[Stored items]
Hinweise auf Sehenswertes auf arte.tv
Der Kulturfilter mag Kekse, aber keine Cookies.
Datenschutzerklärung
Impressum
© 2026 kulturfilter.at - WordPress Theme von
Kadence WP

## Exercise directions
Your task is to transcribe exactly the lines from the one with "Datenschutzerklärung" through the end of the data, both included, and nothing besides.

## Response to the task
Datenschutzerklärung
Impressum
© 2026 kulturfilter.at - WordPress Theme von
Kadence WP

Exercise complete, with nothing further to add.